По влажным от липкой духоты улицам приморского города, внезапно наполнившимися совершенно незнакомыми звуками, поплыли неведомые доселе запахи, принесённые жителями столицы и её пригородов, хлынувшими из ворот железнодорожных станций. Важно прошествовали солидные бородатые отцы семейств в больших вязанных кипах, в сопровождении своих строгих супруг в изысканно ярких тюрбанах и в окружении ватаг шумных ребятишек всех мыслимых возрастов. Пронеслись, дружелюбно помахивая пейсами стайки «молодёжи холмов». Вразвалочку проковыляли пузатые крепыши в тряпичных шортах — любители столичного футбольного клуба и завсегдатаи злачных мест рынка «Маханэ-Йеуда».
И на тель-авивской улице Каплан вчера вечером опять случилась демонстрация. Но была это какая-то странная демонстрация. Не было там ни мелькания флагов террористической группировки, специализирующейся на убийстве евреев, ни жжённых шин, ни швыряемых в полицейских камней. Да и людей там явно было куда больше обычного. Короче говоря, как сказал бы в этом случае Винни-Пух: «Совершенно неправильная демонстрация».
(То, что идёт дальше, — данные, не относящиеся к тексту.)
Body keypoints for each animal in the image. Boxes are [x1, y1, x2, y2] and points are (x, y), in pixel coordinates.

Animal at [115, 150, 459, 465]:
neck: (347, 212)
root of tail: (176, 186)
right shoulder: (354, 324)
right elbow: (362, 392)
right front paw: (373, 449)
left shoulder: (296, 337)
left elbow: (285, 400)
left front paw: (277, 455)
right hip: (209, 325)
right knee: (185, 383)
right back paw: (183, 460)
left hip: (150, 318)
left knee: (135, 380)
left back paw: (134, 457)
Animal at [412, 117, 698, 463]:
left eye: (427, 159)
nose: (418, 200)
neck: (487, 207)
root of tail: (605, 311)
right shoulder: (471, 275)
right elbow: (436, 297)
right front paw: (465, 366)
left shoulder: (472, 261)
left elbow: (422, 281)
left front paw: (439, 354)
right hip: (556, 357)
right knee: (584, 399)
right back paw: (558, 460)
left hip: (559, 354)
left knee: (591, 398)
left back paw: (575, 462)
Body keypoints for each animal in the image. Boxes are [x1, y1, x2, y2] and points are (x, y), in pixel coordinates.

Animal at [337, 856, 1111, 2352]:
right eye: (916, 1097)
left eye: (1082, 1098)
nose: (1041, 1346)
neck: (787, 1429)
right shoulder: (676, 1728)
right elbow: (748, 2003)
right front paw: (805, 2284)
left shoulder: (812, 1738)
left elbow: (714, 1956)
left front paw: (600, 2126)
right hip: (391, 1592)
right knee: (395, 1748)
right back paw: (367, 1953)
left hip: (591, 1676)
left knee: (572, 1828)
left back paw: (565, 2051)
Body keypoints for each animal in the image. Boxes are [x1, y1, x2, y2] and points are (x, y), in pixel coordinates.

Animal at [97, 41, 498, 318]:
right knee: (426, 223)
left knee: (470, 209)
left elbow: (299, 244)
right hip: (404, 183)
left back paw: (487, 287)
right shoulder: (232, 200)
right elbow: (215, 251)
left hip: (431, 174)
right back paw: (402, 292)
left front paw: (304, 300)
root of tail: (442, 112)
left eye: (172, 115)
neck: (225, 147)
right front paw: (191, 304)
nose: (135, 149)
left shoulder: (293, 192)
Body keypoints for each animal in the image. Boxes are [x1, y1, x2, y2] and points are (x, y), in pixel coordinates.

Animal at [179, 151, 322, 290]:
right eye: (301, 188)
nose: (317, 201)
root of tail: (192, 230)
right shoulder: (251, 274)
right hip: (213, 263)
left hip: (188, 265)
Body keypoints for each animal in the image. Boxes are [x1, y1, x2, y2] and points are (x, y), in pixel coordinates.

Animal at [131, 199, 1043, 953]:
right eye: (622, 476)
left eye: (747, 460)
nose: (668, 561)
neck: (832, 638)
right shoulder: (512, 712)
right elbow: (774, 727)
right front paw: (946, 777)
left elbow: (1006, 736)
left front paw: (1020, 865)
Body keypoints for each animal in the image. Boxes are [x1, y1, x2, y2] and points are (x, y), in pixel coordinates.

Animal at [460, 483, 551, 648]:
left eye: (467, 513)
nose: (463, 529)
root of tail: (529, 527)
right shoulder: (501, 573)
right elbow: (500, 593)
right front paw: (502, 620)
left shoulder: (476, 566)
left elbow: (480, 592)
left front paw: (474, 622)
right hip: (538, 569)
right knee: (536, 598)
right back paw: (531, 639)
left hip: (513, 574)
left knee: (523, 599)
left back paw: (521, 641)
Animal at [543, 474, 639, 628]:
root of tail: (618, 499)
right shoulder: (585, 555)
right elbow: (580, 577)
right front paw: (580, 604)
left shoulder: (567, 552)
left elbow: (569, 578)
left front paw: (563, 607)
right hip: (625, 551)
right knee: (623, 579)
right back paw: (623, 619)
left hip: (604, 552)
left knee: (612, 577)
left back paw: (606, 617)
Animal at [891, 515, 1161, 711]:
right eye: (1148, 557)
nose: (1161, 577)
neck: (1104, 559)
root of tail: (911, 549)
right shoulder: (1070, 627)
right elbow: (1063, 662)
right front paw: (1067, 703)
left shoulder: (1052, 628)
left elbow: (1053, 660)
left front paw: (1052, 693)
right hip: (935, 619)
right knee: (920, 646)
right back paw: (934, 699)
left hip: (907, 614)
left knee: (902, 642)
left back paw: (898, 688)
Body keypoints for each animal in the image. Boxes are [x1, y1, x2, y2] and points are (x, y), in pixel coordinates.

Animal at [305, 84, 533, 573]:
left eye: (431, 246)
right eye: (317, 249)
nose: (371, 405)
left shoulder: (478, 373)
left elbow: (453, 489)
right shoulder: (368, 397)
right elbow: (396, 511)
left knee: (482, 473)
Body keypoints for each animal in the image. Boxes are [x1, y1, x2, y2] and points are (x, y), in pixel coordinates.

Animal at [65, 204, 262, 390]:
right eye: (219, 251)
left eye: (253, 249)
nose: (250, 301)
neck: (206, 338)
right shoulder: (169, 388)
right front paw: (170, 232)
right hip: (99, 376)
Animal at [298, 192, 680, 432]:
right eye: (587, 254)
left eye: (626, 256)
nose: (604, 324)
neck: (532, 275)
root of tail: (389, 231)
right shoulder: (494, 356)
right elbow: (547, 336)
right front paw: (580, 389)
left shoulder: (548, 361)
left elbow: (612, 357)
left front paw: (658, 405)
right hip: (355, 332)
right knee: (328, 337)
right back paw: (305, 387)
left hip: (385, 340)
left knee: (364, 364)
«Мы не станем ради достижения своих политических целей перекрывать дороги и жечь страну!» — вещал с трибуны оратор. «Да!» — вторил ему толпа. «Мы не будем отказываться от службы в армии!» — продолжал он. «Не будем!» — гудели ей в ответ сотни собравшихся тысяч. «Без ненависти, но с любовью мы обратимся к нашим братьям и сестрам»…
Народ Израиля добрый, отзывчивый, но в подавляющем большинстве своём очень наивный. Запутать его, убедив, что «свобода — это рабство», а «диктатура — демократия», совсем не трудно. Особенно, когда на протяжении месяцев тоталитарная пропаганда льётся едва ли не из каждого утюга. Тут даже самые стойкие к подлости и лицемерию постепенно теряют уверенность в своей внутренней правоте, начиная сомневаться не остались ли они одни в этом своём упрямстве, отказываясь признавать диктатуру очумевшей от вседозволенности юридической мафии торжеством демократии и величайшим благом для Израиля.
Но вчера вечером все эти усомнившиеся в своём внутреннем нравственном стержне люди вдруг осознали, что они не одиноки. Что в стране есть ещё сотни тысяч, миллионы таких же как они. Собственно они и есть большинство народа Израиля.
И только уже ради одного этого стоило прийти на демонстрацию.